# Finally cleaned up my kit!



## bittersweet-bea (Feb 5, 2008)

I was cleaning out my makeup kit and thought I'd take some pics while I was at it. 
Heehee. 
It's nice to have all my beauty stuff in my small kit again, and not a compartment in my traincase!

There are my Inglot shadows. (except the round brown one in the bottom right palette. That's Lancome )





These are my other shadows, I just moved them into Inglot palettes cause they're so much nice, and its easier having 16 in each palette instead of the 8 per palette I had before. AND now they all match 
	

	
	
		
		

		
		
	


	







More shadows, not in palettes, and pigments/mineral shadows in stackables.




The rest of em in the right tray, and the left tray is the ones from before all put away.




Lip palettes, lipsticks, lip glosses.




Lip liners are the middle horizontal ones, and all the rest are eyeliners (and curler and mascara at the bottom)
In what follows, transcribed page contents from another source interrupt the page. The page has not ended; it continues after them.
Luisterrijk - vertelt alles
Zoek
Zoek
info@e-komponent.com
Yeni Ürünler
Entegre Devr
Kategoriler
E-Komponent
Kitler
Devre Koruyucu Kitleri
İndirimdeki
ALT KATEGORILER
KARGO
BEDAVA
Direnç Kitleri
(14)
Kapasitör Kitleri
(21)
Oops, forgot the Duraline!




Foundations, concealers, colour correctors, highlighters, bronzers, illuminators, setting powders, a blush... (I really need a good blush palette!)




And alll packed up!


----------



## iamgrape1119 (Feb 5, 2008)

AWESOME stash!


----------



## newagetomatoz (Feb 5, 2008)

Great stash!  I love the Inglot shadows!  You're making me wish there was a store near me!


----------



## nunu (Feb 6, 2008)

great stuff


----------



## Miss_M (Feb 6, 2008)

Great collection !!


----------



## frocher (Feb 6, 2008)

Looks great, nice and neat.


----------



## rockjr1984 (Feb 21, 2008)

beautiful!!


----------